What you are asked to do
Please return the listing below exactly, without any of its pictures.

*** Given information ***

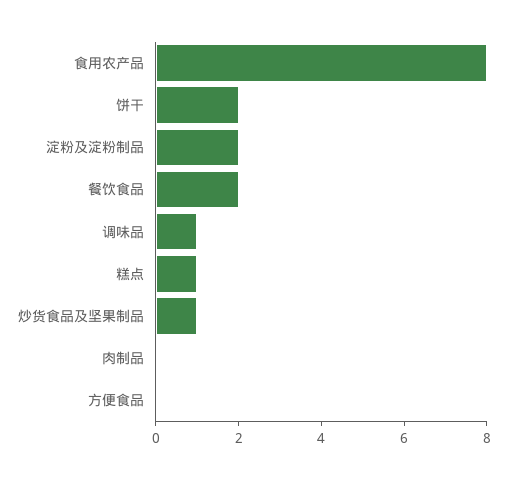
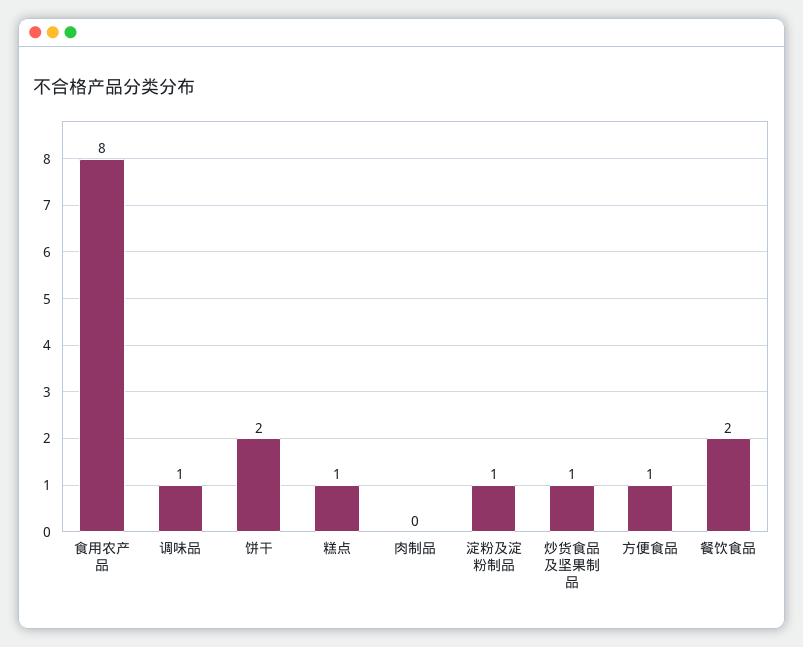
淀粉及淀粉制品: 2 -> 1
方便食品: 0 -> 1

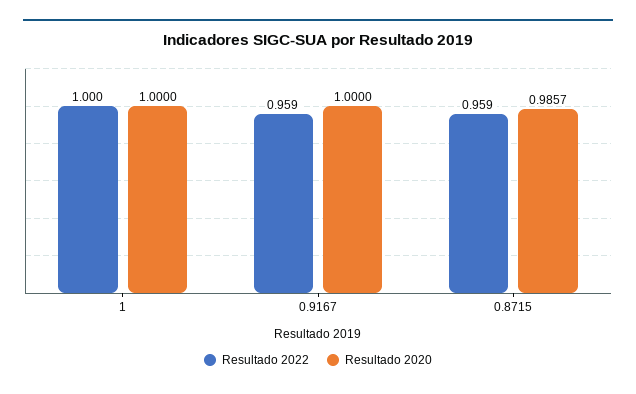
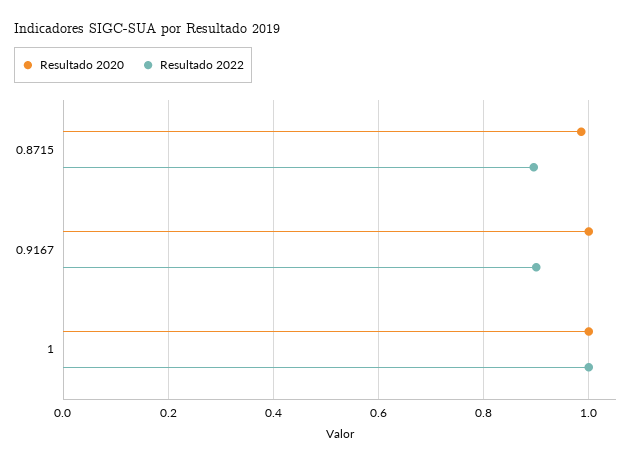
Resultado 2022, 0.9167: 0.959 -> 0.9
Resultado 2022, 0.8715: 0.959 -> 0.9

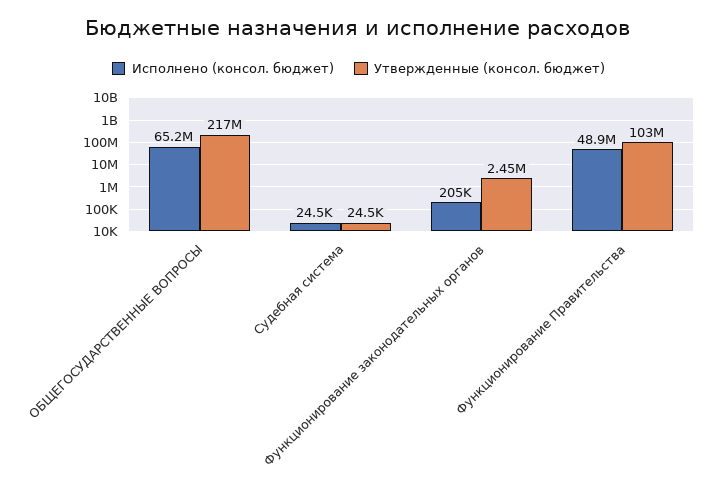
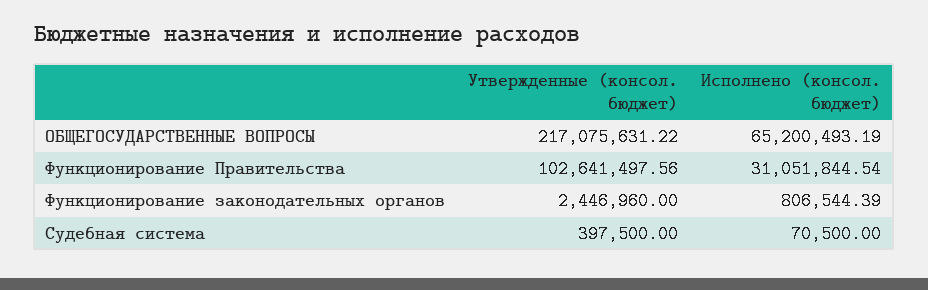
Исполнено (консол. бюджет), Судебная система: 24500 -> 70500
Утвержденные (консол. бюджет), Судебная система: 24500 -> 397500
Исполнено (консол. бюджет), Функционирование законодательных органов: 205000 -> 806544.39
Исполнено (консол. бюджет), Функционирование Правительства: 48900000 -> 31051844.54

*** End of Given information ***

Response
淀粉及淀粉制品: 2 -> 1
方便食品: 0 -> 1

Resultado 2022, 0.9167: 0.959 -> 0.9
Resultado 2022, 0.8715: 0.959 -> 0.9

Исполнено (консол. бюджет), Судебная система: 24500 -> 70500
Утвержденные (консол. бюджет), Судебная система: 24500 -> 397500
Исполнено (консол. бюджет), Функционирование законодательных органов: 205000 -> 806544.39
Исполнено (консол. бюджет), Функционирование Правительства: 48900000 -> 31051844.54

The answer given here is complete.